## STATED GOAL 1
Answer these questions from the article on the SEC and crypto regulation:
(a) Which two laws define securities under U.S. law?
(b) In what month and year did the SEC issue the DAO Report?
(c) How many crypto cases had the SEC reached by 2023?
## STATED GOAL 2
Carry on the article about the SEC and crypto regulation past its final sentence.

## SELECTION
• • • • •
The Securities and Exchange Commission (SEC) is a federal agency in the United States responsible for enforcing federal securities laws and regulating the securities industry, the nation’s stock and options exchanges, and other related activities and organizations.

The jurisdiction of the SEC over securities is broad and encompasses the issuance, sale, and trading of securities to protect investors; maintain fair, orderly, and efficient markets; and facilitate capital formation.

Securities are defined under U.S. law by the Securities Act of 1933 and the Securities Exchange Act of 1934. The definition includes traditional instruments such as stocks, bonds, and notes but can also apply to other investment contracts if they meet certain criteria.

The Supreme Court’s decision in SEC v. W.J. Howey Co. (1946) provided a test (known as the Howey Test) to determine whether an instrument qualifies as an “investment contract” and thus a security under U.S. law. According to the Howey Test, an investment contract exists if there is an investment of money in a common enterprise with a reasonable expectation of profits to be derived from the efforts of others.

Crypto: to regulate or not to regulate?

The debate over whether certain cryptocurrencies qualify as securities primarily revolves around this definition and the application of the Howey Test. Many cryptocurrencies operate on decentralized networks using blockchain technology developments, raising questions about how traditional regulatory frameworks apply to these new types of assets.

Cryptocurrencies as commodities vs. securities

Some cryptocurrencies, like Bitcoin, are often considered commodities rather than securities because they do not represent an investment in a single enterprise and do not provide owners with a claim on future profits.

However, other crypto assets, especially those offered through Initial Coin Offerings (ICOs) or token sales, may be considered securities if they meet the criteria established by the Howey Test.

In July 2017, the SEC issued the “Report of Investigation Pursuant to Section 21(a) of the Securities Exchange Act of 1934: The DAO” (the DAO Report). This report outlined the SEC’s position that the majority of tokens distributed through ICOs are classified as securities. It cautioned issuers and others involved in the market to adhere to the federal securities laws when offering and selling these tokens.

SEC’s position

As mentioned above, the SEC believes many ICOs and token sales involve the offer and sale of securities and thus fall under its regulatory purview. The agency has taken enforcement actions against several projects that it deemed to have issued securities without proper registration or exemption.

However, the SEC has also stated that not all cryptocurrencies are securities and that the determination requires a facts-and-circumstances analysis.

The SEC itself admits the necessity of evolving alongside the markets it regulates:

“The SEC must also continue to enhance its expertise in, and devote increased resources to, product markets beyond equities — including crypto assets, derivatives, and fixed income — and maintain a nimble and flexible approach to address market changes expeditiously.”

This statement shows that the agency recognizes the necessity of continuously adapting and providing enough resources to properly manage a wide range of financial instruments, especially the fast-growing area of cryptocurrencies.

Discover more about the existing crypto regulatory requirements and the potential consequences of non-compliance

Historical context of SEC’s involvement in crypto

A historical overview of SEC crypto regulation

The SEC’s involvement in cryptocurrency regulation has grown dramatically since its first case in 2013. Starting with just one case that year, the numbers have steadily increased, reaching 28 cases by 2023.
• • • • •
(A run of records)
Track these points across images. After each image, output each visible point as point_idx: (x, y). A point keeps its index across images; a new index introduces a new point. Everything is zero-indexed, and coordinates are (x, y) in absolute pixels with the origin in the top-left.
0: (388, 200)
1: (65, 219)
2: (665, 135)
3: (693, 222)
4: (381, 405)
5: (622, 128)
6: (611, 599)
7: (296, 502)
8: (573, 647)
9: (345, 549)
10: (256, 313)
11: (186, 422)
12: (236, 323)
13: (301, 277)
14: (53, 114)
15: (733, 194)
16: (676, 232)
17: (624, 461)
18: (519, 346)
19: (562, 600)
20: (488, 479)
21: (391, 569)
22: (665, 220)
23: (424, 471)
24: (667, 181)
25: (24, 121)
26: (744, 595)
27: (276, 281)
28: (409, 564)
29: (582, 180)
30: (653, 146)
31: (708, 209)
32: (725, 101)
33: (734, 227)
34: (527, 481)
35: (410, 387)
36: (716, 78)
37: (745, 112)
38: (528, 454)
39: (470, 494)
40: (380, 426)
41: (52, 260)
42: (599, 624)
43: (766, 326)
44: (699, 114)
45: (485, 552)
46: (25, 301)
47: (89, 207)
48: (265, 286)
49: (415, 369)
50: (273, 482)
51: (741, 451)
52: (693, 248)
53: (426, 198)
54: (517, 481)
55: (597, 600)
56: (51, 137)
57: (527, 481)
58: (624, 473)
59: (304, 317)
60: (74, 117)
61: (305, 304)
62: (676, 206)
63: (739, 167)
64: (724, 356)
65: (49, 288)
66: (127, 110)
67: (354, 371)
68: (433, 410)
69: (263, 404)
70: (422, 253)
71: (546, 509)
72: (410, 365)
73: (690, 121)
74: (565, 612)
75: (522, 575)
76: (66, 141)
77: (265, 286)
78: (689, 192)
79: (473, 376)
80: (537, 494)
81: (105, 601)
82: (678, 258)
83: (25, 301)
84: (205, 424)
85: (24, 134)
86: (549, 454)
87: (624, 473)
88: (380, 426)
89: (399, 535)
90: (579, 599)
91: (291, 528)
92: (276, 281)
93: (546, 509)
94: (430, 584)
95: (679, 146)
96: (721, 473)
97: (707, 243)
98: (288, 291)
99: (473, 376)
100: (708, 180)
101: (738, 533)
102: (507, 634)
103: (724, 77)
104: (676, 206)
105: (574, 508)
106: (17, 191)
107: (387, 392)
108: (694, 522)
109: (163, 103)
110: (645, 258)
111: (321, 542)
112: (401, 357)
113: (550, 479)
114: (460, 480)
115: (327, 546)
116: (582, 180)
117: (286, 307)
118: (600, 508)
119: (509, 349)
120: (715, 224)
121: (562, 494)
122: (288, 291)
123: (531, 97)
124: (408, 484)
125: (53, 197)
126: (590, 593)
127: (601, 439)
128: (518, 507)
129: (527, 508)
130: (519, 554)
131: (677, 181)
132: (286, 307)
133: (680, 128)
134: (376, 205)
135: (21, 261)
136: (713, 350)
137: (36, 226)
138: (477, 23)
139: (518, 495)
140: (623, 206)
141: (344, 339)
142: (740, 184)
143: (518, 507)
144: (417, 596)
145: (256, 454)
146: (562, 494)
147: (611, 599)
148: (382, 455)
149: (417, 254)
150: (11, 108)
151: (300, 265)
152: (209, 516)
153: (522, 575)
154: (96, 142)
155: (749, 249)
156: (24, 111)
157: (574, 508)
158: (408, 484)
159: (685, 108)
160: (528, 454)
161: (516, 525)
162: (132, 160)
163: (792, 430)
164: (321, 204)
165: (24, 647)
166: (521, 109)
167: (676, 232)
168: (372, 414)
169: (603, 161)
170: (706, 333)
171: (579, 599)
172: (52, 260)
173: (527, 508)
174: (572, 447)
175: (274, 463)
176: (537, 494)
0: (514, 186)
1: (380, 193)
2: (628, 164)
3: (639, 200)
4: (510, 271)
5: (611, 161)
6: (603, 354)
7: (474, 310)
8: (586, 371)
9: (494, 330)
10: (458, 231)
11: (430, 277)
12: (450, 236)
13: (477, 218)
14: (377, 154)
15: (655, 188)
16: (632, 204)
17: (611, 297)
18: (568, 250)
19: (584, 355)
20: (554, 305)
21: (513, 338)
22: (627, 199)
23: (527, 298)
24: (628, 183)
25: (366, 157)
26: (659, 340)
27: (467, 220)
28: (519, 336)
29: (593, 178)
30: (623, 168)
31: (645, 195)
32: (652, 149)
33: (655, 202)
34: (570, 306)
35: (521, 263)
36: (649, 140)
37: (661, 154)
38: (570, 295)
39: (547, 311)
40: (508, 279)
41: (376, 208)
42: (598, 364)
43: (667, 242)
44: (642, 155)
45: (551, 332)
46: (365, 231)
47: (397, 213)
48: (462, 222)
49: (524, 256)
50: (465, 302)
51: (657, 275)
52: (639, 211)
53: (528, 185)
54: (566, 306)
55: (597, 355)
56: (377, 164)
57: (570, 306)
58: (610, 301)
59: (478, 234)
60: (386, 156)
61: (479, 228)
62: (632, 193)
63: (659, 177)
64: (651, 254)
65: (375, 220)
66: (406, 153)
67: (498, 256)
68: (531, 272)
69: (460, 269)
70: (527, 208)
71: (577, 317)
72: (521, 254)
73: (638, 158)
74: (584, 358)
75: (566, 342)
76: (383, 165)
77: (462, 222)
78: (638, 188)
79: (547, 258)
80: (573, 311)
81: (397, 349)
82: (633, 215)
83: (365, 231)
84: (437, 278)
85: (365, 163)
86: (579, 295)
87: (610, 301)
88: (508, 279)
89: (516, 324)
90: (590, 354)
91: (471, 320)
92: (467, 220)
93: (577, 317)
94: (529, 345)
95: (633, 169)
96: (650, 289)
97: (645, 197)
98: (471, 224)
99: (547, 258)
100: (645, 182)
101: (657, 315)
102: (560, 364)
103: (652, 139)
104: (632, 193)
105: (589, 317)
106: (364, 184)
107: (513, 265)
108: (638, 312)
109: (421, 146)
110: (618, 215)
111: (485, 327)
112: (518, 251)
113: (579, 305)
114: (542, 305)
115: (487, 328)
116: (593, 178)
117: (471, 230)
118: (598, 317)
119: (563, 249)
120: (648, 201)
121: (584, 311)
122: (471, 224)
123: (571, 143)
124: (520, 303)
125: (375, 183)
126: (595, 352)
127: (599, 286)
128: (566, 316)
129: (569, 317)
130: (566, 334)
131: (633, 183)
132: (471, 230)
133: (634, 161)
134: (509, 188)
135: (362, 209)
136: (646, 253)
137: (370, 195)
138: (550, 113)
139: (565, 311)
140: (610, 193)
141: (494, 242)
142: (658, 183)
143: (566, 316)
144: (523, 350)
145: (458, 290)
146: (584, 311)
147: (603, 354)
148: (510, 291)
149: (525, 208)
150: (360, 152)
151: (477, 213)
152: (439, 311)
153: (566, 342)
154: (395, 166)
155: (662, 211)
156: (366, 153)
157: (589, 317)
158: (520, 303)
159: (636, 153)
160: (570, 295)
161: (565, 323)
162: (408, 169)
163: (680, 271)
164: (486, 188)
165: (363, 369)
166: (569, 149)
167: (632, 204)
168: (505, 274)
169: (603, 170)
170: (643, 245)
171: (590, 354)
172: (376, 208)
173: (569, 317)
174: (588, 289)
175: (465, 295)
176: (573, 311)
• • • • •
## EXERCISE OUTPUT 1
(a) The Securities Act of 1933 and the Securities Exchange Act of 1934
(b) July 2017
(c) 28

## EXERCISE OUTPUT 2
Let’s take a look at the progression of these cases over the years to understand the trajectory of SEC’s regulatory actions in the crypto space.

July 23, 2013: Shavers and BTCST

The SEC charged Trendon T. Shavers and his company, Bitcoin Savings and Trust (BTCST), with operating a Ponzi scheme involving Bitcoin.

Shavers, using aliases, raised over 700,000 Bitcoin (worth over $4.5 million at the time) by promising investors up to 7% weekly interest from Bitcoin arbitrage activities. However, the SEC revealed that BTCST was a sham, with Shavers using new investors’ Bitcoin to pay previous investors and for personal expenses.

The U.S. District Court for the Eastern District of Texas ruled against Shavers and BTCST, ordering them to pay over $38 million in disgorgement, $1.8 million in prejudgment interest, and $150,000 each in civil penalties, while also permanently barring them from future securities law violations.

June 17, 2015: Sand Hill Exchange

The SEC discovered that Sand Hill Exchange, a Silicon Valley-based company, was illegally offering security-based swaps to retail investors without adhering to regulatory requirements.

The company, founded by Gerrit Hall and Elaine Ou, initially aimed to create a platform for valuing private startups like a fantasy sports league but evolved into offering real-money contracts on pre-IPO company values. Despite claiming to seek regulatory approval, Sand Hill didn’t restrict its offerings to accredited investors, violating Dodd-Frank Act provisions.

The SEC intervened early and prevented investor losses. Sand Hill, Hall, and Ou ceased their activities following SEC inquiries and settled the charges without admitting or denying findings. They agreed to stop future violations, and Sand Hill paid a $20,000 penalty.

July 25, 2017: The DAO

This part of history is worth mentioning one more time to understand the context of today’s SEC crypto regulation and related decisions.

The SEC issued a report warning that digital asset transactions by “virtual” organizations, such as Initial Coin Offerings (ICOs) or Token Sales, must comply with federal securities laws. This came after an investigation into “The DAO,” an organization whose tokens were deemed securities, thus requiring registration of offers and sales unless exempt.

While the SEC chose not to bring charges against The DAO, it aims to caution the industry and market participants about their legal obligations.

The SEC also released an investor bulletin to educate on ICOs, highlighting the securities law’s disclosure requirements and warning against investment fraud.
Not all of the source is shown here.